Saved data entries:

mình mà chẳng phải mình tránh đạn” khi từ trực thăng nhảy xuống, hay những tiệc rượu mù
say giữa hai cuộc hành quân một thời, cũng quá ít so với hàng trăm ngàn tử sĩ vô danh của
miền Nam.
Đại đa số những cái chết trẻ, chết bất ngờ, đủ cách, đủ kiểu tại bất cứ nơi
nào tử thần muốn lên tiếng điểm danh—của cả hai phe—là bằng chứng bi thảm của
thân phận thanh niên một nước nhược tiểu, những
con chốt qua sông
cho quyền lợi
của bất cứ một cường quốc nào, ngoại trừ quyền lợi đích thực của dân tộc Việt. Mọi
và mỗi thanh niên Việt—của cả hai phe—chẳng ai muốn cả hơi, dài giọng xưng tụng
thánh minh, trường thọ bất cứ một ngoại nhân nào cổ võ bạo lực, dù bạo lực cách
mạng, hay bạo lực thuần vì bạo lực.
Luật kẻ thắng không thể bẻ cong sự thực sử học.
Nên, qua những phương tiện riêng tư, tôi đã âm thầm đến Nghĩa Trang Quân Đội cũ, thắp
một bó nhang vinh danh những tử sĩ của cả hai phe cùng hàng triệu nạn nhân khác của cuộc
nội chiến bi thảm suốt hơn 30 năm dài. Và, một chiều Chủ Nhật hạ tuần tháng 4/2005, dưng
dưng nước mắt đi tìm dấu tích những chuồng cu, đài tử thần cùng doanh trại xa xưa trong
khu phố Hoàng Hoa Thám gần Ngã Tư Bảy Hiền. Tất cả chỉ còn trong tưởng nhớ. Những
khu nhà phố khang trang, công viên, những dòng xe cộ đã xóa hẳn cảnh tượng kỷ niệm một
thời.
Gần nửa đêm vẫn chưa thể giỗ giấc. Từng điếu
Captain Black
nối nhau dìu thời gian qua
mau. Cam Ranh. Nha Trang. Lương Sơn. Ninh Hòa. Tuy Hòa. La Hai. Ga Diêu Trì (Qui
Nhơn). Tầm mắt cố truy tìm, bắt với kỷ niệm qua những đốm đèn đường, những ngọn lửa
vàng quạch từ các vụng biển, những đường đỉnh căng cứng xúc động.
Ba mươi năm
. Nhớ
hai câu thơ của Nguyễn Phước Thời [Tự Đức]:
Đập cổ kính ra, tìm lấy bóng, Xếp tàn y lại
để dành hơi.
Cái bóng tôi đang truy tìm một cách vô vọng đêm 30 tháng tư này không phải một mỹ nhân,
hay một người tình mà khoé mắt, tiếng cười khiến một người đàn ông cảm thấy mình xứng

AIM OF THE EXERCISE: A precise copy of all the records is needed.

WORKED SOLUTION:
mình mà chẳng phải mình tránh đạn” khi từ trực thăng nhảy xuống, hay những tiệc rượu mù
say giữa hai cuộc hành quân một thời, cũng quá ít so với hàng trăm ngàn tử sĩ vô danh của
miền Nam.
Đại đa số những cái chết trẻ, chết bất ngờ, đủ cách, đủ kiểu tại bất cứ nơi
nào tử thần muốn lên tiếng điểm danh—của cả hai phe—là bằng chứng bi thảm của
thân phận thanh niên một nước nhược tiểu, những
con chốt qua sông
cho quyền lợi
của bất cứ một cường quốc nào, ngoại trừ quyền lợi đích thực của dân tộc Việt. Mọi
và mỗi thanh niên Việt—của cả hai phe—chẳng ai muốn cả hơi, dài giọng xưng tụng
thánh minh, trường thọ bất cứ một ngoại nhân nào cổ võ bạo lực, dù bạo lực cách
mạng, hay bạo lực thuần vì bạo lực.
Luật kẻ thắng không thể bẻ cong sự thực sử học.
Nên, qua những phương tiện riêng tư, tôi đã âm thầm đến Nghĩa Trang Quân Đội cũ, thắp
một bó nhang vinh danh những tử sĩ của cả hai phe cùng hàng triệu nạn nhân khác của cuộc
nội chiến bi thảm suốt hơn 30 năm dài. Và, một chiều Chủ Nhật hạ tuần tháng 4/2005, dưng
dưng nước mắt đi tìm dấu tích những chuồng cu, đài tử thần cùng doanh trại xa xưa trong
khu phố Hoàng Hoa Thám gần Ngã Tư Bảy Hiền. Tất cả chỉ còn trong tưởng nhớ. Những
khu nhà phố khang trang, công viên, những dòng xe cộ đã xóa hẳn cảnh tượng kỷ niệm một
thời.
Gần nửa đêm vẫn chưa thể giỗ giấc. Từng điếu
Captain Black
nối nhau dìu thời gian qua
mau. Cam Ranh. Nha Trang. Lương Sơn. Ninh Hòa. Tuy Hòa. La Hai. Ga Diêu Trì (Qui
Nhơn). Tầm mắt cố truy tìm, bắt với kỷ niệm qua những đốm đèn đường, những ngọn lửa
vàng quạch từ các vụng biển, những đường đỉnh căng cứng xúc động.
Ba mươi năm
. Nhớ
hai câu thơ của Nguyễn Phước Thời [Tự Đức]:
Đập cổ kính ra, tìm lấy bóng, Xếp tàn y lại
để dành hơi.
Cái bóng tôi đang truy tìm một cách vô vọng đêm 30 tháng tư này không phải một mỹ nhân,
hay một người tình mà khoé mắt, tiếng cười khiến một người đàn ông cảm thấy mình xứng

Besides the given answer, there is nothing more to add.